Jimbo Flappr

The Chinese Revolution – Good Thing, Bad Thing?

This is an extract from the transcript of The Chinese Revolution – Good Thing, Bad Thing? (1949 – Present). Do. The. Reading. and subscribe to Flappr’s YouTube channel!

“Tradition is like a chain that both constrains us and guides us. Of course, we may, especially in our younger years, strain and struggle against this chain. We may perceive faults or flaws, and believe ourselves or our generation to be uniquely perspicacious enough to radically improve upon what our ancestors have made – perhaps even to break the chain entirely and start afresh.

Yet every link in our chain of tradition was once a radical idea too. Everything that today’s conservatives vigorously defend was once argued passionately by reformers of past ages. What is tradition anyway if not a compilation of the best and most proven radical ideas of the past? The unexpectedly beneficial precipitate or residue retrieved after thousands upon thousands of mostly useless and wasteful progressive experimentation.

To be a conservative, therefore, to stick to tradition, is to be almost always right about everything almost all the time – but not quite all the time, and that is the tricky part. How can we improve society, how can we devise better governments, better customs, better habits, better beliefs without breaking the good we have inherited? How can we identify and replace the weaker links in our chain of tradition without totally severing our connection to the past?

I believe we must begin from a place of gratitude. We must hold in our minds a recognition that life can be, and has been, far worse. We must realize there are hard limits to the world, as revealed by science, and unchangeable aspects of human nature, as revealed by history, religion, philosophy, and literature. And these two facts in combination create permanent unsolvable problems for mankind, which we can only evade or mitigate through those traditions we once found so constraining.

To paraphrase the great G.K. Chesterton: “Before you tear down a fence, understand why it was put up in the first place.” I cannot fault a single person for wishing to make a better world for themselves and their children, but I can admonish some persons for being so ungrateful and ignorant, they mistake tradition itself as the cause of every evil under the sun. Small wonder then that their hairbrained alternatives routinely overlook those aspects of society without which it cannot function or perpetuate itself into the future.

And there are other things tied up in tradition besides moral guidance or the management of collective affairs. Tradition also involves how we delve into the mysteries of the universe; how we elevate the basic needs of food, shelter, and clothing into artforms unto themselves; how we represent truth and beauty and locate ourselves within the vast swirling cosmos beyond our all too brief and narrow experience.

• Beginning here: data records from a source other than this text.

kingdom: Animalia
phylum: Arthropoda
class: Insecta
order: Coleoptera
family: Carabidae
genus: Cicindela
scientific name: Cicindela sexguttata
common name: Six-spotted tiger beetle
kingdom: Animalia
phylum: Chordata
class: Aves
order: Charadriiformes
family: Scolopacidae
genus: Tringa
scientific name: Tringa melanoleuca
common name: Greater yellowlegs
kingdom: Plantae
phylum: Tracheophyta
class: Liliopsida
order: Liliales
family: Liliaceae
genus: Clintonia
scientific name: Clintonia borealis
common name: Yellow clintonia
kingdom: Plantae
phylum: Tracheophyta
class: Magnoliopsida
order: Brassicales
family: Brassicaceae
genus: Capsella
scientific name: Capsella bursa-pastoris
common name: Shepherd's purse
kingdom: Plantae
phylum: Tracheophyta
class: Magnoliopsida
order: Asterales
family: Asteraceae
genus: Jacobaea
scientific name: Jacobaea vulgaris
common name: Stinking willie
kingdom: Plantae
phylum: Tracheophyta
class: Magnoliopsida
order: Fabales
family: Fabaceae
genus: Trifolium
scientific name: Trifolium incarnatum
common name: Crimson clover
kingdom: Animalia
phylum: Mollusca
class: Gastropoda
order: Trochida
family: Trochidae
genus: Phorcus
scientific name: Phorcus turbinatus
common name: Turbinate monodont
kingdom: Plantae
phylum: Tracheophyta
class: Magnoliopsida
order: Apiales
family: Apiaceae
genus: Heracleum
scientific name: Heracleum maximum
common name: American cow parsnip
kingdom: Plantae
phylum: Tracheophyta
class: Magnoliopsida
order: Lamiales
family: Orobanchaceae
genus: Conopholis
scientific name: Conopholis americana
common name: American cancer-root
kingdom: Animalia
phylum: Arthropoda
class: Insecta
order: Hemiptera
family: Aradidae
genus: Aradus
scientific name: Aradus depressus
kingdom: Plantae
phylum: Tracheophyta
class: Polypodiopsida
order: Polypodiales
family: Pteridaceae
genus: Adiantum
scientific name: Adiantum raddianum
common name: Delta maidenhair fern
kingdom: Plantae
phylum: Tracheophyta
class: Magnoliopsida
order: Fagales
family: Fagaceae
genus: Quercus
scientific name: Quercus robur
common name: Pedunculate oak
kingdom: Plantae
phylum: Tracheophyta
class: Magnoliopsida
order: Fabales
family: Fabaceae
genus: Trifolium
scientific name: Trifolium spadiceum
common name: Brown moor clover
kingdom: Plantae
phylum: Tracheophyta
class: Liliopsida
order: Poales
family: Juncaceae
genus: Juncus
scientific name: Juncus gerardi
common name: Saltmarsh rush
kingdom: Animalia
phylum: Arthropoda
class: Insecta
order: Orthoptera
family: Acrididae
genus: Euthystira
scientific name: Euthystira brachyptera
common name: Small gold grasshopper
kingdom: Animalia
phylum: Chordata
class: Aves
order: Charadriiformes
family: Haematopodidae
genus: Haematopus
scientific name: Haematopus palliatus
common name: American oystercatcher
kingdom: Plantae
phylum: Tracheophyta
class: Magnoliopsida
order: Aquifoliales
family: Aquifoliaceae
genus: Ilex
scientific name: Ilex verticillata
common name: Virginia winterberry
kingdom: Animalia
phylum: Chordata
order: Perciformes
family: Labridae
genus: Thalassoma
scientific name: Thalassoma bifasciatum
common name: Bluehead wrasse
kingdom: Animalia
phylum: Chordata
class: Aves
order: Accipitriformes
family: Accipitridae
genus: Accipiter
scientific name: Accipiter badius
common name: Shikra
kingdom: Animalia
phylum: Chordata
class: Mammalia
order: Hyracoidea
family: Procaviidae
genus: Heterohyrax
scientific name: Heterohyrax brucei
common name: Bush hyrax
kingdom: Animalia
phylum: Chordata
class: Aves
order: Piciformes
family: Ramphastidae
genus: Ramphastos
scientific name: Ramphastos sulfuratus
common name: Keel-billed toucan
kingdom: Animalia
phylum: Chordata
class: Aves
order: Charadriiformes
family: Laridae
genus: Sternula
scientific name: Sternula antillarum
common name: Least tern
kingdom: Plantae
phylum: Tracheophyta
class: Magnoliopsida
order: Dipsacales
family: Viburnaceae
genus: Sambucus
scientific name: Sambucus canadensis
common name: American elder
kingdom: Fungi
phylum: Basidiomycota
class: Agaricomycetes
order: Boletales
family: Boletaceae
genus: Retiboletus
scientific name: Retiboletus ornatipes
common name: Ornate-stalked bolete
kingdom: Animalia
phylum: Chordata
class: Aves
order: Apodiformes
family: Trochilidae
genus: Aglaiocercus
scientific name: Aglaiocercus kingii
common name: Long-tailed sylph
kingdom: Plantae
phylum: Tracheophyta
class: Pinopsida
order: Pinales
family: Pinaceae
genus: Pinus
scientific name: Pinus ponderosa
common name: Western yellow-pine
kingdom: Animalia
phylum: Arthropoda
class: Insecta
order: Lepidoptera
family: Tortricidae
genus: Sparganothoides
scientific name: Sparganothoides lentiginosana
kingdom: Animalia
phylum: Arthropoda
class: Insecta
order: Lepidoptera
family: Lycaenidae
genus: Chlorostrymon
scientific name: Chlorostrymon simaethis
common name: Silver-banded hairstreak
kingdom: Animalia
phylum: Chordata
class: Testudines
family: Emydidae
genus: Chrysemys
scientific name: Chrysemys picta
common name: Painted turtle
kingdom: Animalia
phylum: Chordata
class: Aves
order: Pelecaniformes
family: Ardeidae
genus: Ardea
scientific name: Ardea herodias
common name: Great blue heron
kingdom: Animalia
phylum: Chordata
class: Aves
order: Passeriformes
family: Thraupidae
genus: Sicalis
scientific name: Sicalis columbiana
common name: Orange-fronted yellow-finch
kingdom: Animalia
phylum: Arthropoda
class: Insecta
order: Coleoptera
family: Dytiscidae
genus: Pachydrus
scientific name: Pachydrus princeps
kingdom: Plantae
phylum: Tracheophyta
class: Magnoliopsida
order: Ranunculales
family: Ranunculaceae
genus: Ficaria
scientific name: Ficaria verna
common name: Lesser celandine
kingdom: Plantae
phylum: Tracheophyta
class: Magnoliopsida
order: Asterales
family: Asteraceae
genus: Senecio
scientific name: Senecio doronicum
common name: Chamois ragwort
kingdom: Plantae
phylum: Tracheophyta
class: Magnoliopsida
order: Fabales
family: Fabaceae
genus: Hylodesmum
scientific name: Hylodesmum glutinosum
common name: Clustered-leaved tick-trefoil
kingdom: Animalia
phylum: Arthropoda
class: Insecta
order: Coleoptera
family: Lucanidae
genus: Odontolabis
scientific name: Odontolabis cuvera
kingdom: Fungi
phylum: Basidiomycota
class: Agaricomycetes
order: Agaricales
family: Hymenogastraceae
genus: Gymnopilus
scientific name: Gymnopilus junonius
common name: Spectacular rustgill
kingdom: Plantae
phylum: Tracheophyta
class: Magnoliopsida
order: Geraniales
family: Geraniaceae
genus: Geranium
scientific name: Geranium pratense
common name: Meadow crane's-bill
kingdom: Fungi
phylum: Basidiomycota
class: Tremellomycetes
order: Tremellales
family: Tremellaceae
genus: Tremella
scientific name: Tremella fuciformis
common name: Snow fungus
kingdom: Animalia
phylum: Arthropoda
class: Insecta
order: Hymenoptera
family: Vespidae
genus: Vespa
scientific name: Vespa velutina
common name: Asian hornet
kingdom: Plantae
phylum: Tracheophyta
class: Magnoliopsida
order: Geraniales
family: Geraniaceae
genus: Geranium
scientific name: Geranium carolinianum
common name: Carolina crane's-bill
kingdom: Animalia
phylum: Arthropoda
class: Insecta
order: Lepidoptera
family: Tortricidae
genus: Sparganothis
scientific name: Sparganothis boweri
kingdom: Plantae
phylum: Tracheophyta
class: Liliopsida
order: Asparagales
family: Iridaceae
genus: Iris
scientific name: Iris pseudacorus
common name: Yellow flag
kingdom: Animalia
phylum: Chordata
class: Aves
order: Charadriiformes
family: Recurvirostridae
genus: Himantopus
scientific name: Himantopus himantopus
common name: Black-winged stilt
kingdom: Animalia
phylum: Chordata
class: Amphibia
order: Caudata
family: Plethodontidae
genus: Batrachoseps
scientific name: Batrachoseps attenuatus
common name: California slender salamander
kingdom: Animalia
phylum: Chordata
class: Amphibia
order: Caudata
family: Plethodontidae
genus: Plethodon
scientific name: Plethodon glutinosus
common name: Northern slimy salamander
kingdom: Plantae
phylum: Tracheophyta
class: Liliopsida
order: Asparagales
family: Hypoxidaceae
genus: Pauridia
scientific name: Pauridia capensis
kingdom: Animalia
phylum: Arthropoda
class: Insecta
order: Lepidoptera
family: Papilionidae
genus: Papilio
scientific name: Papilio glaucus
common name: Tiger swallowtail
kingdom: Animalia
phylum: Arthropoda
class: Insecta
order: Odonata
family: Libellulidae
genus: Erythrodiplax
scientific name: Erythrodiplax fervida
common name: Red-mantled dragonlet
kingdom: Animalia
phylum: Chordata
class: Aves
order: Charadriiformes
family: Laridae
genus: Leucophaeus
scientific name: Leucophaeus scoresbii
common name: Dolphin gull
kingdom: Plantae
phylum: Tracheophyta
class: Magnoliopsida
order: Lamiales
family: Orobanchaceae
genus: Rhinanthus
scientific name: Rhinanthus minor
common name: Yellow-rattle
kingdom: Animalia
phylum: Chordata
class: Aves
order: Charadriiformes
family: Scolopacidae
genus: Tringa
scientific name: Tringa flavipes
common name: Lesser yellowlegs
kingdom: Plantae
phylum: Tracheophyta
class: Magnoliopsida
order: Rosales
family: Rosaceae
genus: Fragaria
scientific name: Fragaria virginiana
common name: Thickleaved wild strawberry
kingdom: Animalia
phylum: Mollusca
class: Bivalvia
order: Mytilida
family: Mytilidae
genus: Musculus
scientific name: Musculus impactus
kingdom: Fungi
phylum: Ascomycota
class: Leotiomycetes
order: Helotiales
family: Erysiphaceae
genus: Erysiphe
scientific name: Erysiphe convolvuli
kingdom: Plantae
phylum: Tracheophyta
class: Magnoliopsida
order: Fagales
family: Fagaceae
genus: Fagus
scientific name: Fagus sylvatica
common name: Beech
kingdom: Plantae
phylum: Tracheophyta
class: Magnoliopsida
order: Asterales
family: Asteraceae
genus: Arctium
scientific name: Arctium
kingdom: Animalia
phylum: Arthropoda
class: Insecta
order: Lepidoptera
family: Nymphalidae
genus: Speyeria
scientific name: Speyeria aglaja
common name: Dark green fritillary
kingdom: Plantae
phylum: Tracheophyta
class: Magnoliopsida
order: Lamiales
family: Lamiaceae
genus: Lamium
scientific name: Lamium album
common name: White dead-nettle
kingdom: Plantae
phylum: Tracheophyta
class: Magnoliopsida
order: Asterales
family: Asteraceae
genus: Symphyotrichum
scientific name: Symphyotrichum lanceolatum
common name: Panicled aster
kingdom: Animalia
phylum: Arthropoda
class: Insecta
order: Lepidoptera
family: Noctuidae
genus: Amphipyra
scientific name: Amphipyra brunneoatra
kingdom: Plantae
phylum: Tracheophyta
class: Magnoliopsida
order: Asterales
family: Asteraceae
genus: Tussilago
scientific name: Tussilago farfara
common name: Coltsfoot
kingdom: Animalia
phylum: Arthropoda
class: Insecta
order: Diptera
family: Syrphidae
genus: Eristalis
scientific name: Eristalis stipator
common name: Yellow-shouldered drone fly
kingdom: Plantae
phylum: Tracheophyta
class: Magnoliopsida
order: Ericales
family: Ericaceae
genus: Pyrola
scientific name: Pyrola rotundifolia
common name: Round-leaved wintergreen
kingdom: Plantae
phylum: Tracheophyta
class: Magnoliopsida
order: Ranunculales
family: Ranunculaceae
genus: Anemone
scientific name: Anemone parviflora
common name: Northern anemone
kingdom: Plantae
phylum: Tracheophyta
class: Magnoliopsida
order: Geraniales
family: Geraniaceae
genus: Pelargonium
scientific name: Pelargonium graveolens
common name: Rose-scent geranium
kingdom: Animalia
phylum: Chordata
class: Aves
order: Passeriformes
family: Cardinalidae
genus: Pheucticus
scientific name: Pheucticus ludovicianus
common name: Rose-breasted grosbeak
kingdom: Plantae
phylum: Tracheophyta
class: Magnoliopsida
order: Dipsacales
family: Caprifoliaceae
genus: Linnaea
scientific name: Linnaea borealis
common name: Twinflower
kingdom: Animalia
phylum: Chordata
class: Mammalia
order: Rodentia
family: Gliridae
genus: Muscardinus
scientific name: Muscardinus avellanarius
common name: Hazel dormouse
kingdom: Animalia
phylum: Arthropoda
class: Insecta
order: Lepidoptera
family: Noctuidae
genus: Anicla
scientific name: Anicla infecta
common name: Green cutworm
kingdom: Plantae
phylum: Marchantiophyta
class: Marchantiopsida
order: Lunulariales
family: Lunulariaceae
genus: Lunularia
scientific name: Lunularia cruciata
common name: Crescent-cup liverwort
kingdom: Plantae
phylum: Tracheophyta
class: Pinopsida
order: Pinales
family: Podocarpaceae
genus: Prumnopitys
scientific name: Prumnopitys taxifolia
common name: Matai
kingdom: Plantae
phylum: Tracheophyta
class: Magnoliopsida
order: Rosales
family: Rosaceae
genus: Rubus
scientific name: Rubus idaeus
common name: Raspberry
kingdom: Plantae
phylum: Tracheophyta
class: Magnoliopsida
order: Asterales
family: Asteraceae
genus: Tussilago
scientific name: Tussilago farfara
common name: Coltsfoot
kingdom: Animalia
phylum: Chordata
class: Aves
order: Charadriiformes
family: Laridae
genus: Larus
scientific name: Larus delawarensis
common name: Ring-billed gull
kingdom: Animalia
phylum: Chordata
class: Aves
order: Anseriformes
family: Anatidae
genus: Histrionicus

It is miraculous that we have come as far as we have. And at any given time, we can throw that all away, through profound ingratitude and foolish innovations. A healthy respect for tradition opens the door to true wisdom. A lack of respect leads only to novelty worship and malign sophistry.

Now, not every tradition is equal, and not everything in a given tradition is worth preserving, but like the Chinese who show such great deference to the wisdom of their ancestors, I wish more in the West would admire or even learn about their own.

Like the Chinese, we are the legatees of a glorious tradition – a tradition that encompasses the poetry of Homer, the curiosity of Eratosthenes, the integrity of Cato, the courage of Saint Boniface, the vision of Michelangelo, the mirth of Mozart, the insights of Descartes, Hume, and Kant, the wit of Voltaire, the ingenuity of Watt, the moral urgency of Lincoln and Douglas.

These and many more are responsible for the unique tradition into which we have been born. And it is this tradition, and no other, which has produced those foundational ideas we all too often take for granted, or assume are the defaults around the world. I am speaking here of the freedom of expression, of inquiry, of conscience. I am speaking of the rule of law, and equality under the law. I am speaking of inalienable rights, of trial by jury, of respect for women, of constitutional order and democratic procedure. I am speaking of evidence based reasoning and religious tolerance.

Now those are all things I wouldn’t give up for all the tea in China. You can have Karl Marx. We’ll give you him. But these are ours. They are the precious gems of our magnificent Western tradition, and if we do nothing else worthwhile in our lives, we can at least safeguard these things from contamination, or annihilation, by those who would thoughtlessly squander their inheritance.”